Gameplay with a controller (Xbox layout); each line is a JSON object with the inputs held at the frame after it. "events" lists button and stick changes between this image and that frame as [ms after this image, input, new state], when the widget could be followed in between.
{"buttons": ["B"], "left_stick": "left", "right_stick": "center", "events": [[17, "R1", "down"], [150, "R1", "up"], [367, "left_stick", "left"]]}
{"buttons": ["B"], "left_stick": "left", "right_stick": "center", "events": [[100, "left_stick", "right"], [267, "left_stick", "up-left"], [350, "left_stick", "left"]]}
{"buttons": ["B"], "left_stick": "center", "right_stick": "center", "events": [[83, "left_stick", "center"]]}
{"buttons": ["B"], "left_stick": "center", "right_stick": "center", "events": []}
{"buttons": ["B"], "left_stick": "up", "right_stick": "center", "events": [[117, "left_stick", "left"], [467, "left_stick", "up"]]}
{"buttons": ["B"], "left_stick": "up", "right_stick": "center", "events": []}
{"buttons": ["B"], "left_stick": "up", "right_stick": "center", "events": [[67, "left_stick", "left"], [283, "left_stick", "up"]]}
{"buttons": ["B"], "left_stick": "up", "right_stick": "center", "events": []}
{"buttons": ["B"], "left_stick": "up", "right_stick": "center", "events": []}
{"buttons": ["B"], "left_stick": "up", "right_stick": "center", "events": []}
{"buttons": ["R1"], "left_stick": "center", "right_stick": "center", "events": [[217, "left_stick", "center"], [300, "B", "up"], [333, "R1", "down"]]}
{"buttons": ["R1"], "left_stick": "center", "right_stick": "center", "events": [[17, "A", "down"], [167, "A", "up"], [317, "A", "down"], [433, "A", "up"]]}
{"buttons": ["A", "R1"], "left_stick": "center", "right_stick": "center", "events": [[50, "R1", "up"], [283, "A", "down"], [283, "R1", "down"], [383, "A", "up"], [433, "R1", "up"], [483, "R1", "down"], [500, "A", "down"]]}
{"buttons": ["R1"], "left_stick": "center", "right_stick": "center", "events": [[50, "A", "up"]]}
┄┄┄┄┄┄
# Exercise requirements
What you return should match every line above exactly.

# Result of the task
Gameplay with a controller (Xbox layout); each line is a JSON object with the inputs held at the frame after it. "events" lists button and stick changes between this image and that frame as [ms after this image, input, new state], when the widget could be followed in between.
{"buttons": ["B"], "left_stick": "left", "right_stick": "center", "events": [[17, "R1", "down"], [150, "R1", "up"], [367, "left_stick", "left"]]}
{"buttons": ["B"], "left_stick": "left", "right_stick": "center", "events": [[100, "left_stick", "right"], [267, "left_stick", "up-left"], [350, "left_stick", "left"]]}
{"buttons": ["B"], "left_stick": "center", "right_stick": "center", "events": [[83, "left_stick", "center"]]}
{"buttons": ["B"], "left_stick": "center", "right_stick": "center", "events": []}
{"buttons": ["B"], "left_stick": "up", "right_stick": "center", "events": [[117, "left_stick", "left"], [467, "left_stick", "up"]]}
{"buttons": ["B"], "left_stick": "up", "right_stick": "center", "events": []}
{"buttons": ["B"], "left_stick": "up", "right_stick": "center", "events": [[67, "left_stick", "left"], [283, "left_stick", "up"]]}
{"buttons": ["B"], "left_stick": "up", "right_stick": "center", "events": []}
{"buttons": ["B"], "left_stick": "up", "right_stick": "center", "events": []}
{"buttons": ["B"], "left_stick": "up", "right_stick": "center", "events": []}
{"buttons": ["R1"], "left_stick": "center", "right_stick": "center", "events": [[217, "left_stick", "center"], [300, "B", "up"], [333, "R1", "down"]]}
{"buttons": ["R1"], "left_stick": "center", "right_stick": "center", "events": [[17, "A", "down"], [167, "A", "up"], [317, "A", "down"], [433, "A", "up"]]}
{"buttons": ["A", "R1"], "left_stick": "center", "right_stick": "center", "events": [[50, "R1", "up"], [283, "A", "down"], [283, "R1", "down"], [383, "A", "up"], [433, "R1", "up"], [483, "R1", "down"], [500, "A", "down"]]}
{"buttons": ["R1"], "left_stick": "center", "right_stick": "center", "events": [[50, "A", "up"]]}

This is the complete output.